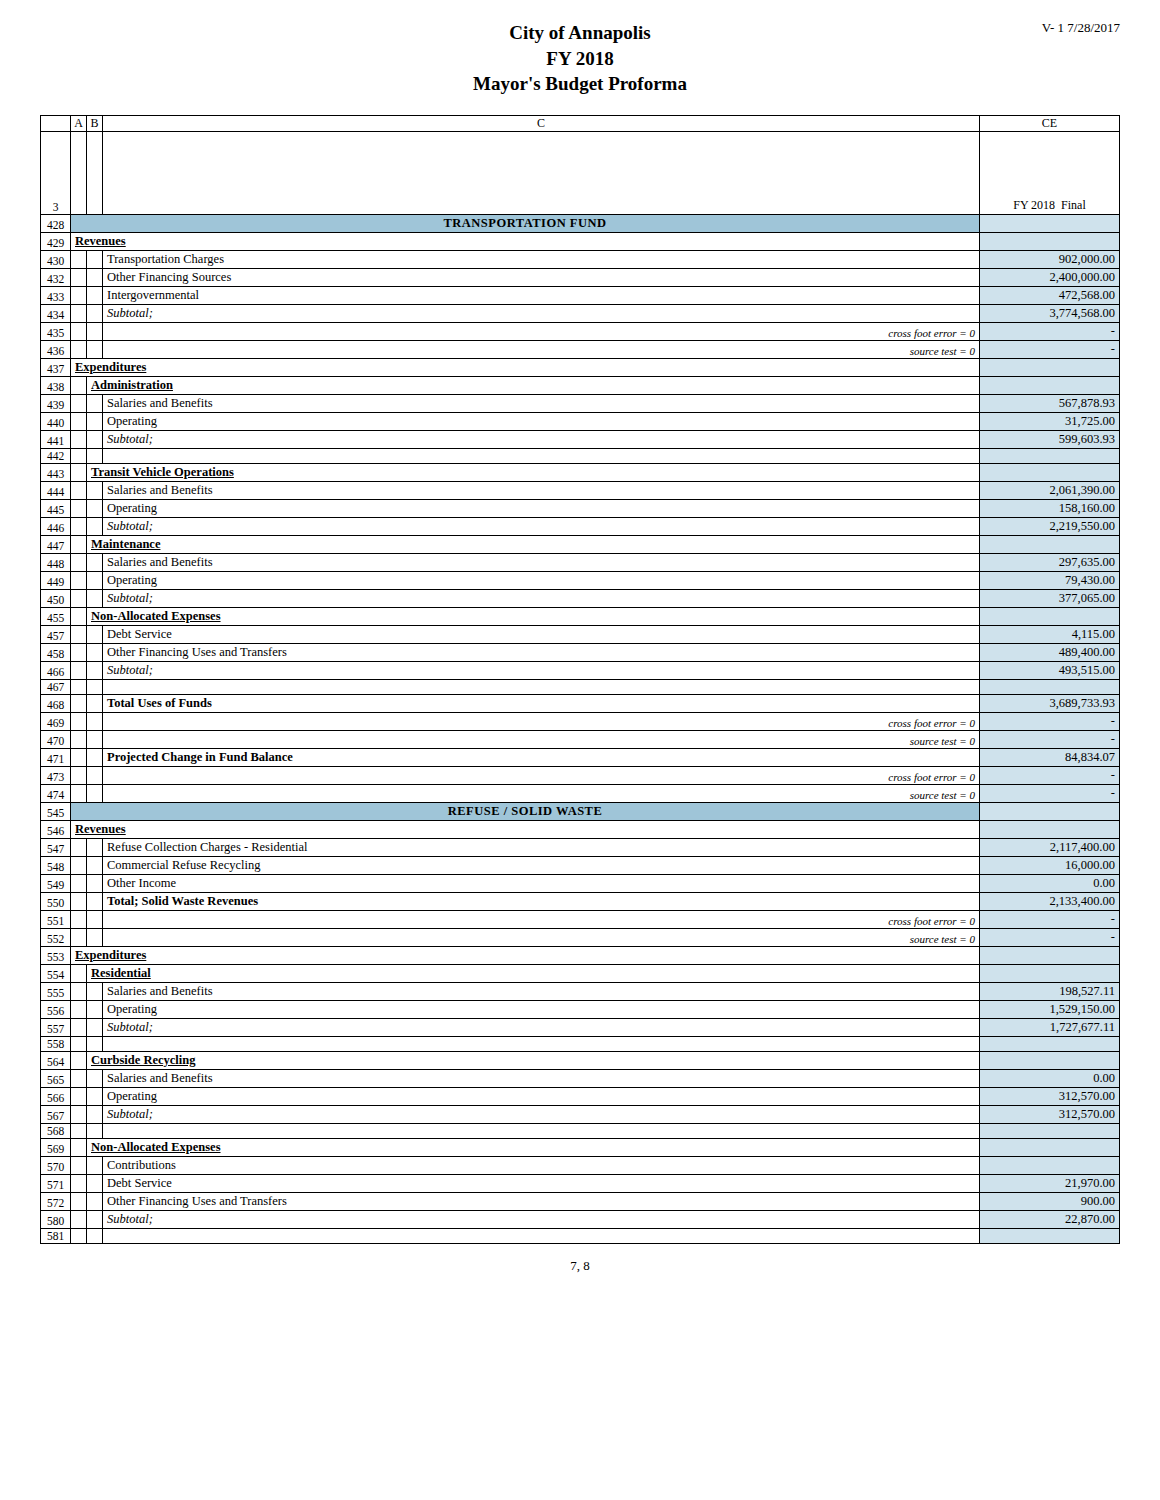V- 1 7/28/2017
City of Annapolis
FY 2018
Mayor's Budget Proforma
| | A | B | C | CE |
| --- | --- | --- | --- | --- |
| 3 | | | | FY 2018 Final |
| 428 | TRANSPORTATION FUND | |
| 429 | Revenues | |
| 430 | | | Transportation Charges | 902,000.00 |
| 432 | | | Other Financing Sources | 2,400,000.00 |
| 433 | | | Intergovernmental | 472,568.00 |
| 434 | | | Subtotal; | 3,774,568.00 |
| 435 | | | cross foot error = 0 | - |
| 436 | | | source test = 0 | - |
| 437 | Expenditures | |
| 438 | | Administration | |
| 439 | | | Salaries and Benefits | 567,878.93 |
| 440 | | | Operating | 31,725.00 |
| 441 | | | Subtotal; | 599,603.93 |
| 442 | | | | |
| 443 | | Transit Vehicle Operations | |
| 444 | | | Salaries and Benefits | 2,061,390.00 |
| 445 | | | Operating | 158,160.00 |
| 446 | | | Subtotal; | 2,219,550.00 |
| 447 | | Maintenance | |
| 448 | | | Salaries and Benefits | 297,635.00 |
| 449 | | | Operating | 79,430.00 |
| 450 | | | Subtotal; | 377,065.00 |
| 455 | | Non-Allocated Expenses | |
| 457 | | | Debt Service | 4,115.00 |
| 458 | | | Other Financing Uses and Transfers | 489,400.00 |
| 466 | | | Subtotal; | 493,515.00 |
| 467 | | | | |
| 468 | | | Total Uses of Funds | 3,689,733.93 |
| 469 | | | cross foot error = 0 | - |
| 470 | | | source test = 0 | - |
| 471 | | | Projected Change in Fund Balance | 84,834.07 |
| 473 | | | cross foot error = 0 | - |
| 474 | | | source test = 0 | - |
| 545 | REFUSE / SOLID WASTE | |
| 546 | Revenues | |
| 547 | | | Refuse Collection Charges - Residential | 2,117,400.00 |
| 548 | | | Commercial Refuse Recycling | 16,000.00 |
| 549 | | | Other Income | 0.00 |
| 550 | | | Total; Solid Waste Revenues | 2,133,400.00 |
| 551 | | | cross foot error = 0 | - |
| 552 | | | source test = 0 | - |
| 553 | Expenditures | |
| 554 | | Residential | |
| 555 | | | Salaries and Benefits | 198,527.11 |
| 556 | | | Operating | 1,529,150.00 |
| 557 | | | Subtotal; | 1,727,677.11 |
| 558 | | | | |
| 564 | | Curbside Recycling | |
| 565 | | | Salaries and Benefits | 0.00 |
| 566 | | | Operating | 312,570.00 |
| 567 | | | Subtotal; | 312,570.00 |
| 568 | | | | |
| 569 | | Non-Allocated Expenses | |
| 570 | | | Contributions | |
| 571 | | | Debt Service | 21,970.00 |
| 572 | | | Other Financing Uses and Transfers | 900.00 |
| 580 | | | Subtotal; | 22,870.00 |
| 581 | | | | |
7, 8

• [AIM OF THE EXERCISE]:
Wherever a line in the listing contains the word "Service", copy that line out.

• [WRITTEN SOLUTION]:
| 457 | | | Debt Service | 4,115.00 |
| 571 | | | Debt Service | 21,970.00 |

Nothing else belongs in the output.